Ella would hear no argument. “Like ice in that bedroom. You’ll be glad of this nightie, right enough, when yer froze to the bone, so don’t be turning up your nose at it, Miss Bailey.”
Hugging the warm cloth to her, Bailey padded across her room and crept down the three steps to the hall. Maple Hill had been built in stages and steps adjusted for the uneven levels, but some of them creaked. She slipped past Aunt Meg’s cracked door. No point in worrying Meg with her nocturnal ramble, bound to be deemed peculiar at best. The cold wind rattled the windows in the hall and flung sleety snow at the glass panes. She shivered in the draft leaking through the casings and other crevices in the old house. It was no wonder black snakes sometimes found their way inside in the summer.

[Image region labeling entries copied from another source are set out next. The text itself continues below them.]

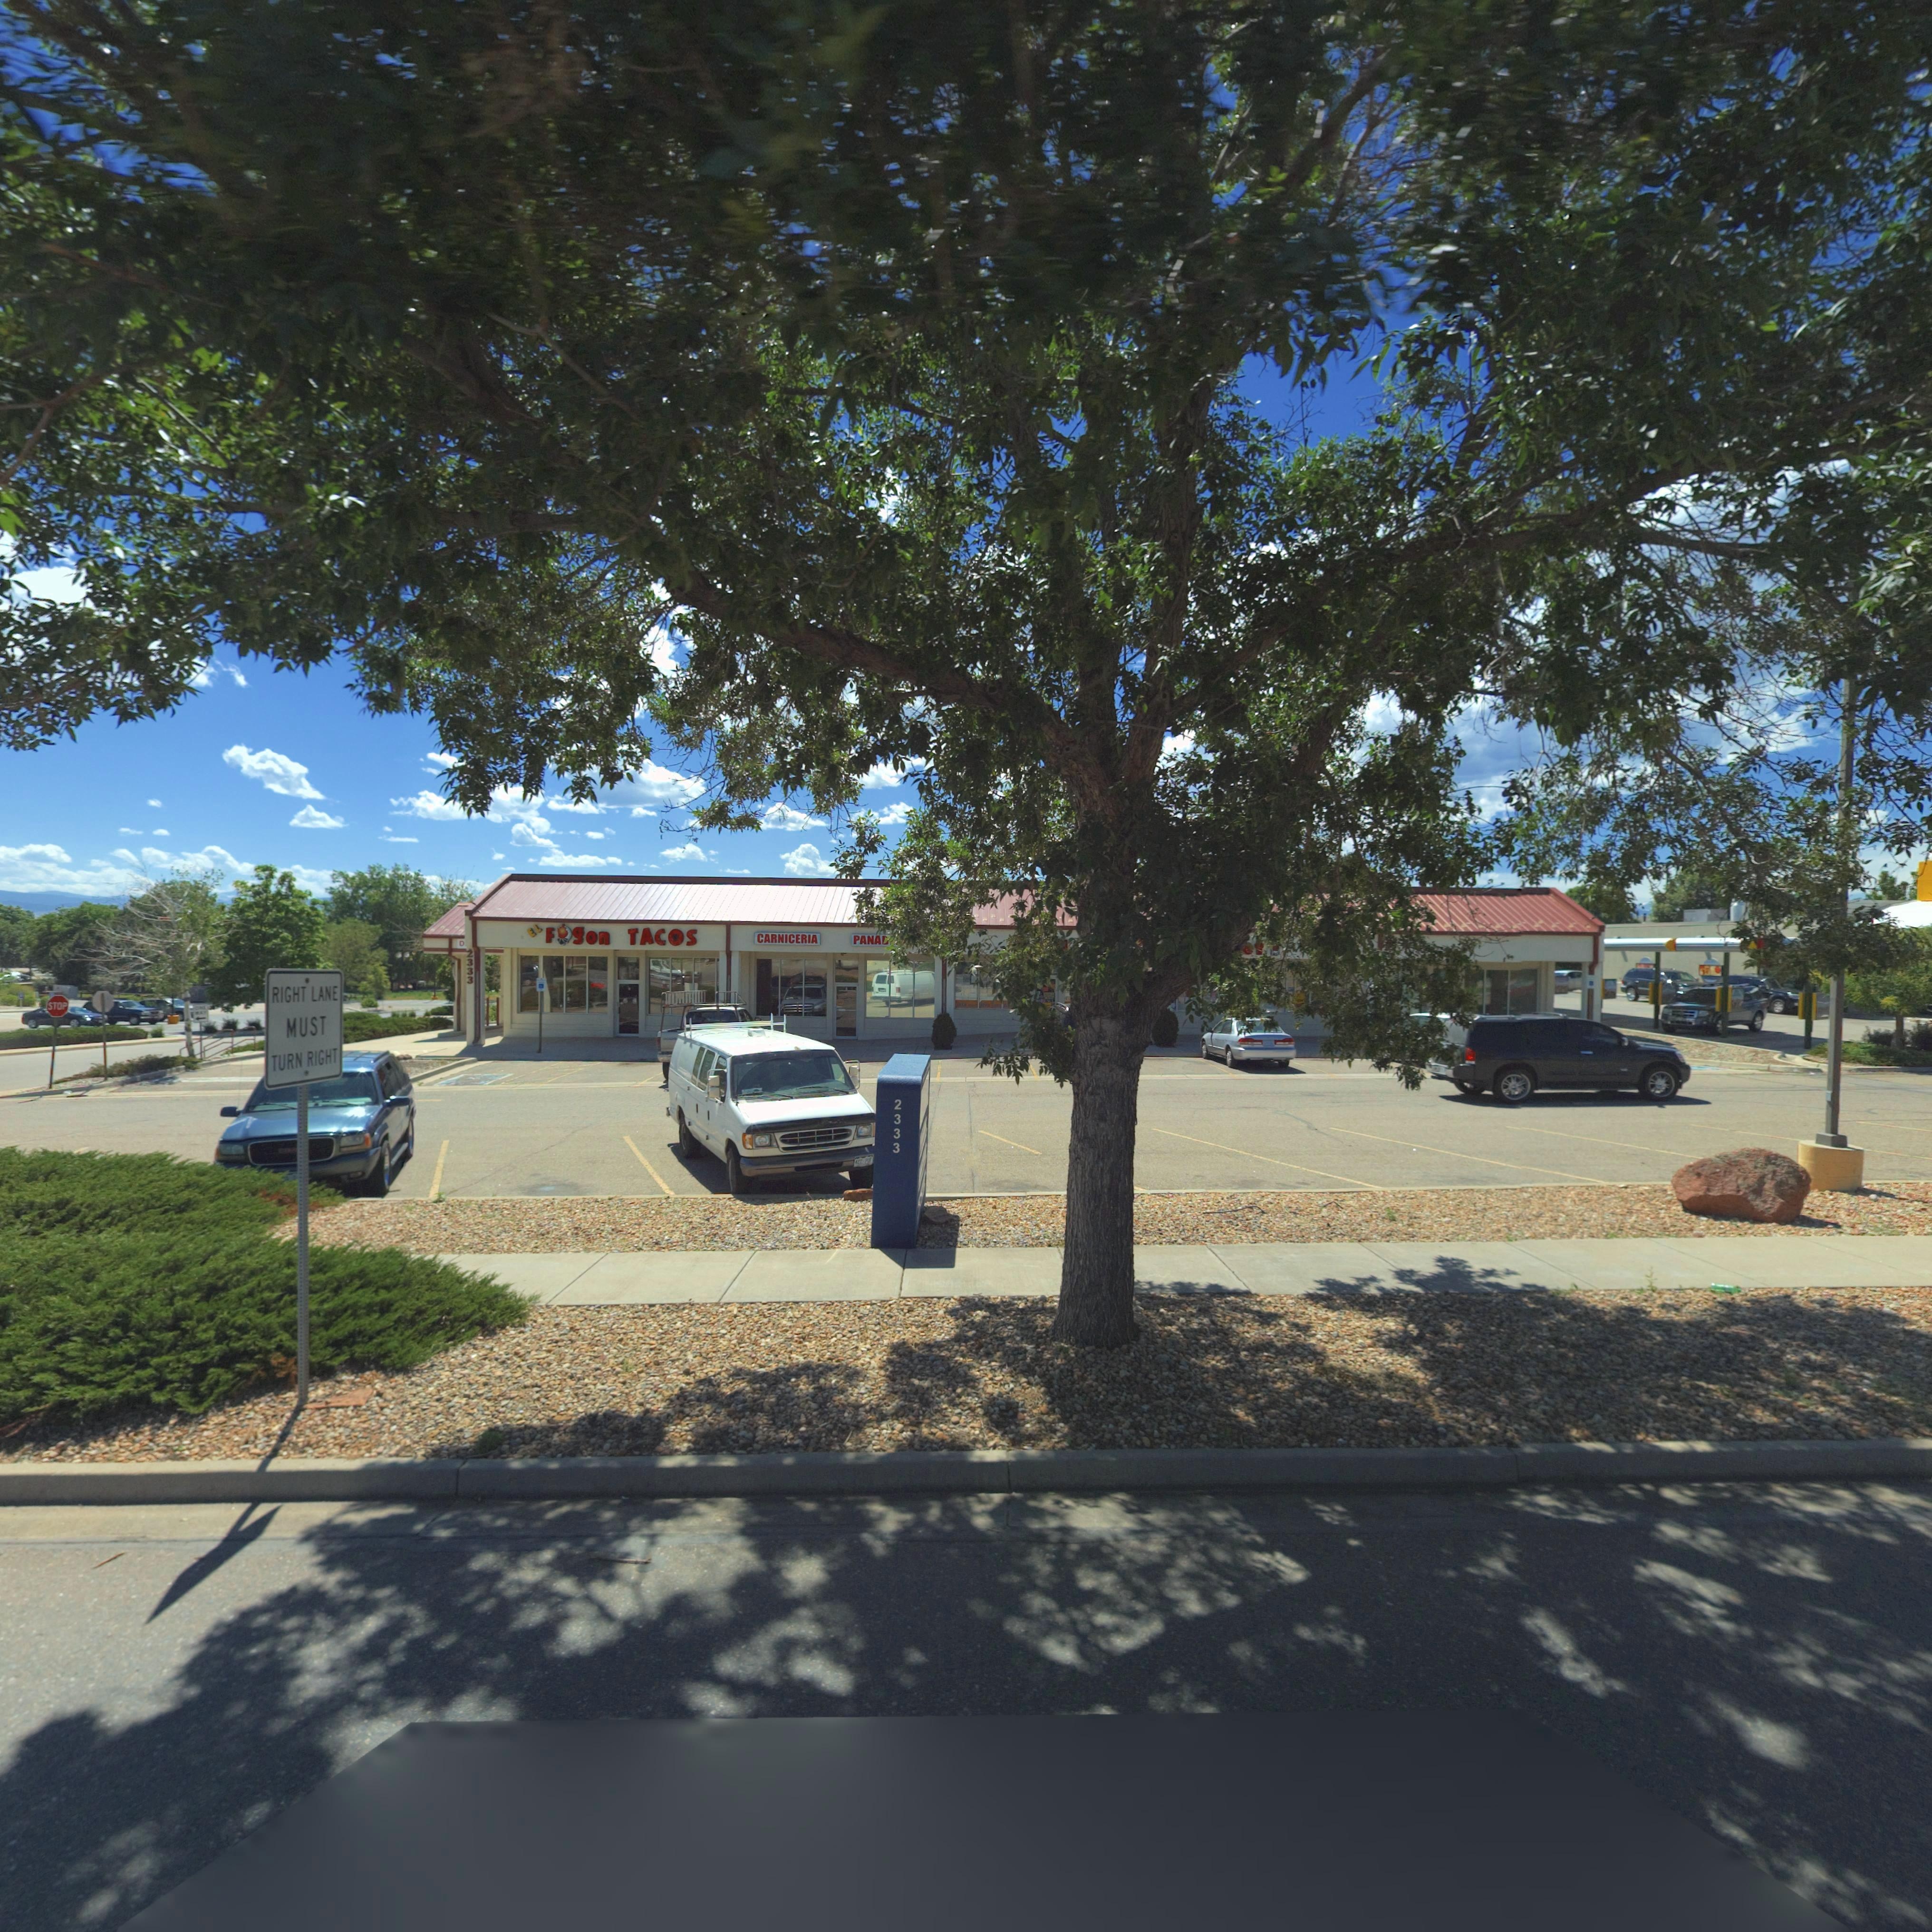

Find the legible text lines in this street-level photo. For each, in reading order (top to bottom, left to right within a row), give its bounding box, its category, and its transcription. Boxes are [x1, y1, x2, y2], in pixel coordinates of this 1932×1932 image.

[526, 922, 542, 938] BusinessName: EL
[545, 926, 698, 946] BusinessName: F*gon TACOS
[757, 934, 817, 944] BusinessName: CARNICERIA
[853, 935, 889, 945] BusinessName: PANA*
[466, 949, 473, 984] StreetNumber: 2333
[892, 1098, 901, 1154] BusinessName: 2333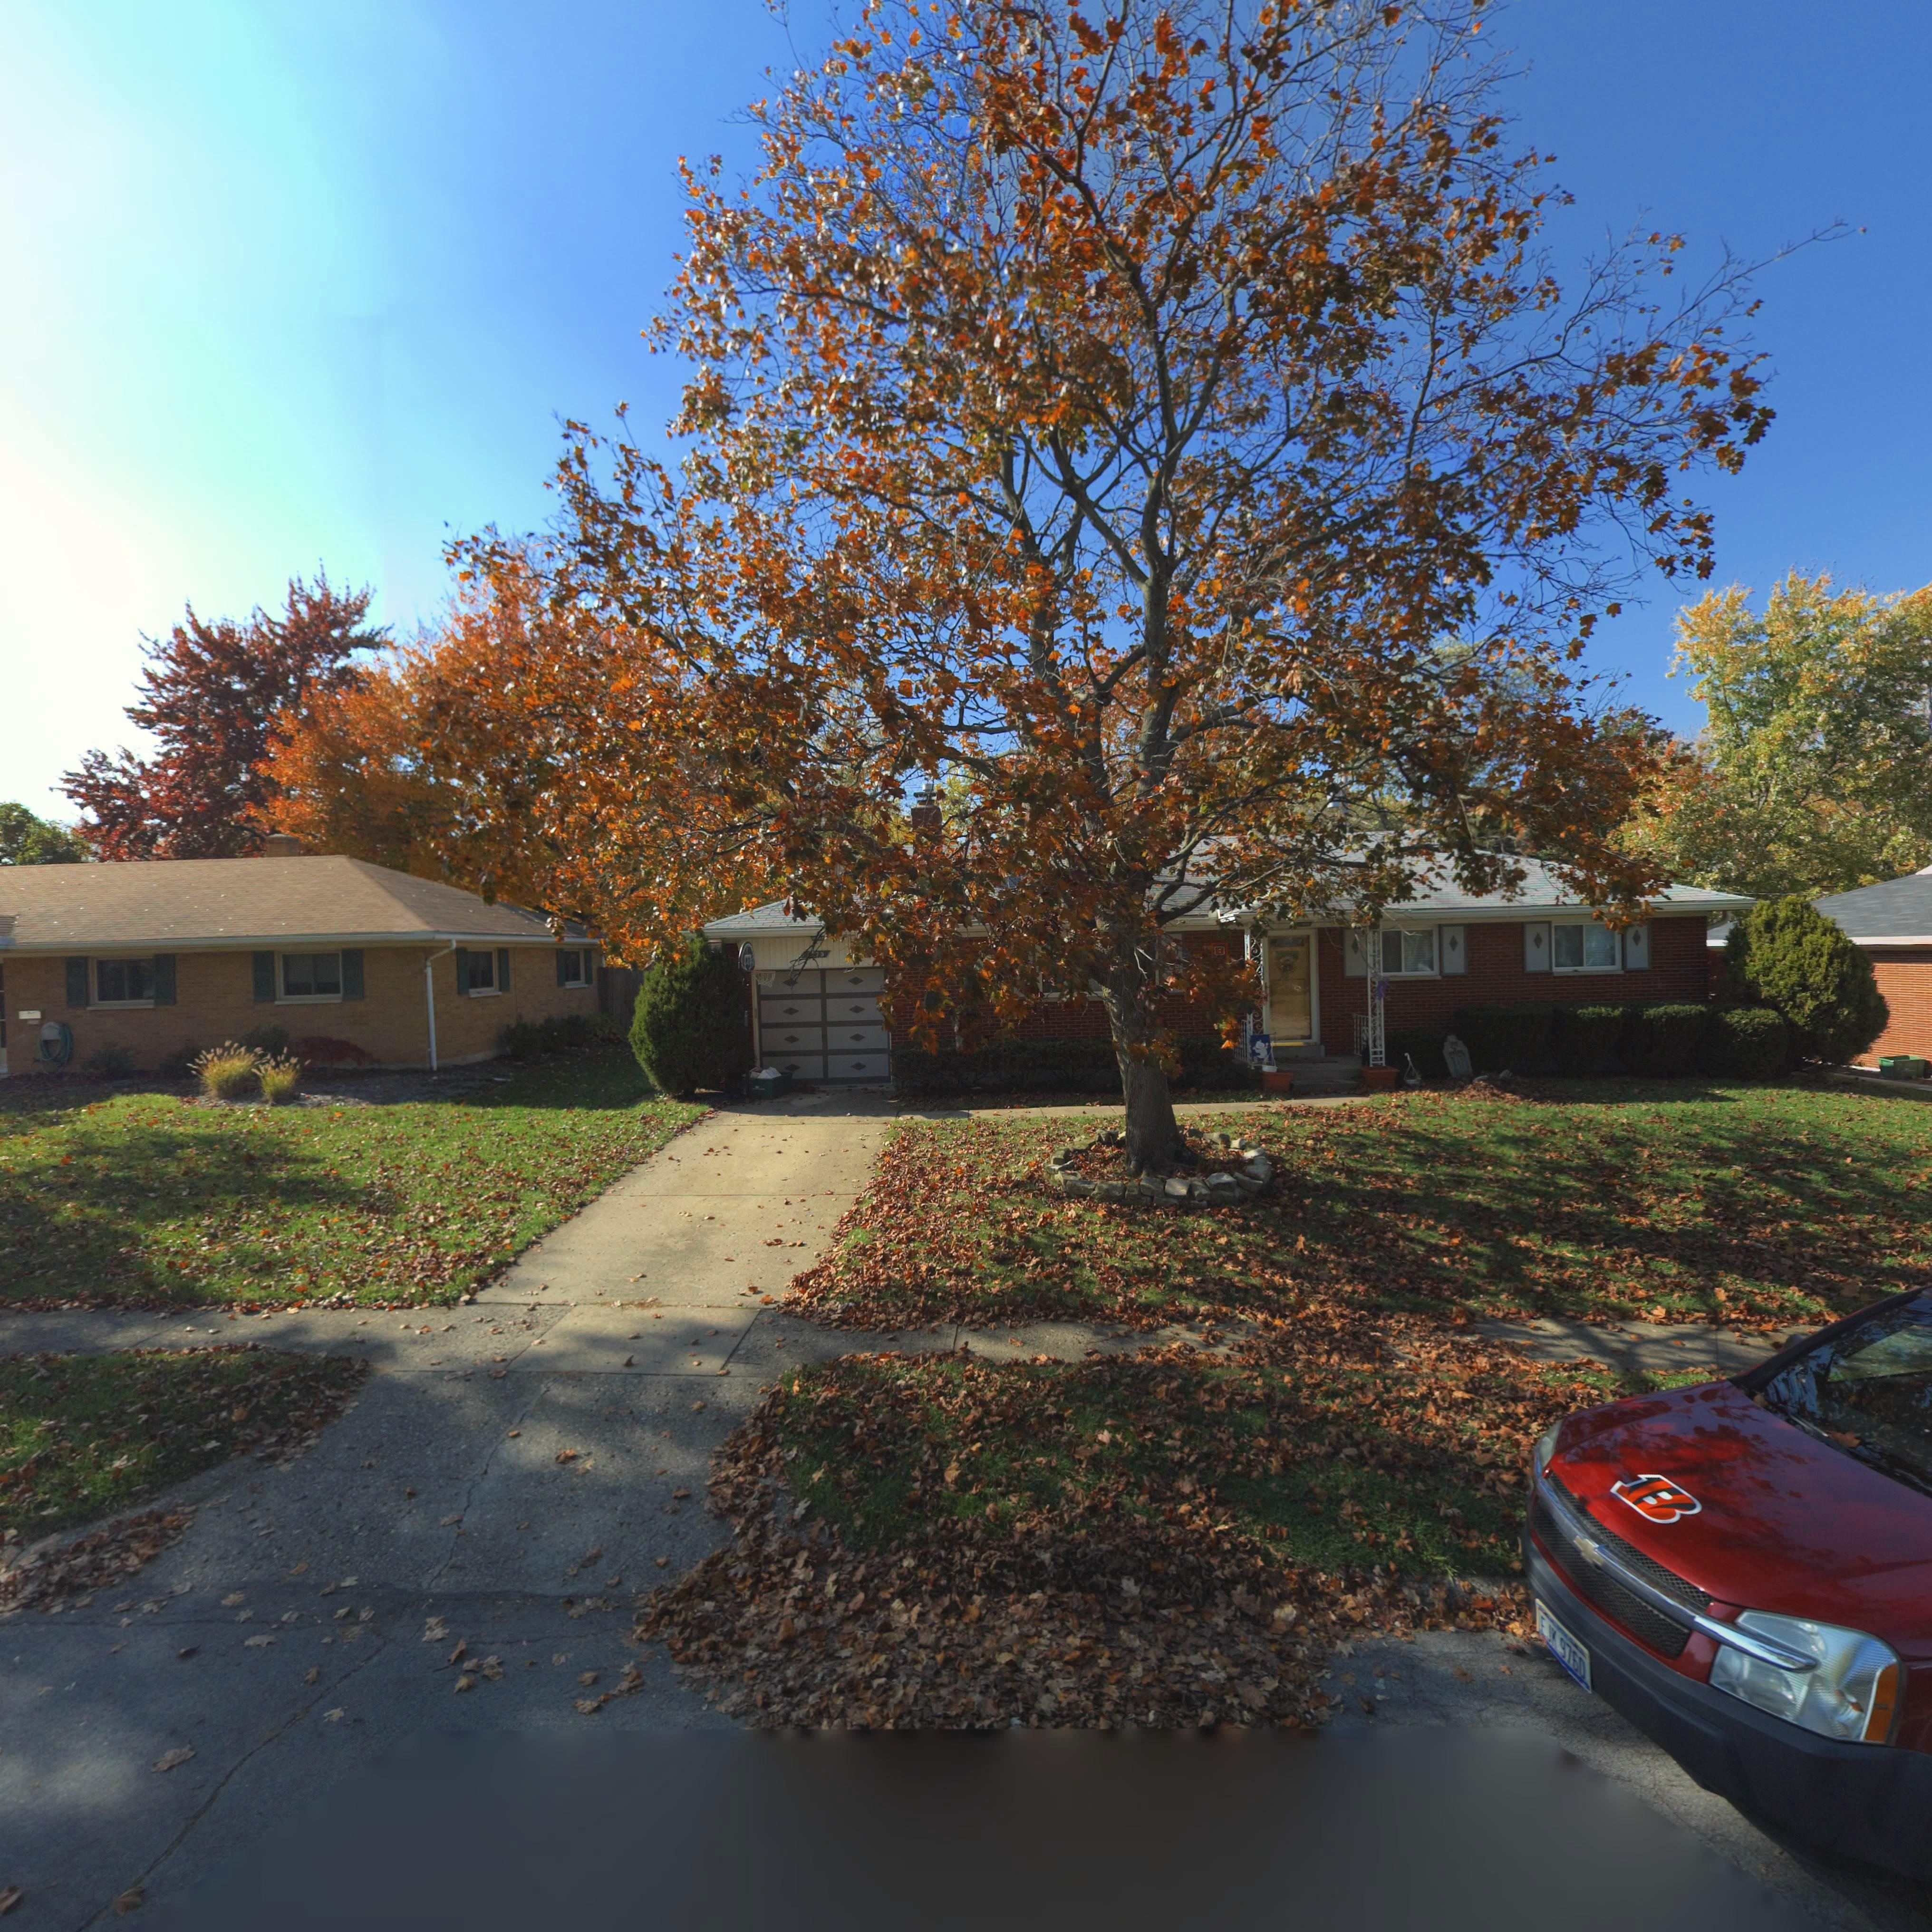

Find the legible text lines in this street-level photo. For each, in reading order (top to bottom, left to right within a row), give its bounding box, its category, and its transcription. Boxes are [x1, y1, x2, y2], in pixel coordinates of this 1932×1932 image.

[814, 950, 825, 957] StreetNumber: 75
[1214, 946, 1226, 956] None: B
[1613, 1475, 1699, 1523] None: B
[1540, 1613, 1587, 1681] None: EJK 9760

The pale light trailing down the hall illuminated the closed door to her right. She stopped outside the wooden barrier, darkened and scored with age, and pressed her ear to its hard surface. Nothing unusual reached her above the rattle of the wind. Likely the smoke she detected had floated upstairs from the living room hearth. If a bum had stolen into the house and taken up residence in here—a wildly unlikely premise—she shouldn’t seek him out alone.
Worse—if a ghost lurked within, she didn’t want to come upon this unearthly specter by herself. Or at all. She shivered from more than the frigid air, but didn’t turn back.
It might well be that the figure and light she’d seen earlier were simply the fabrications of her overactive mind. Supposedly no one had stayed in here for decades, presumably because it wasn’t needed. Ella gave the room an occasional dusting then shut the door. Any spillover of company slept elsewhere, including the two spare bedrooms downstairs.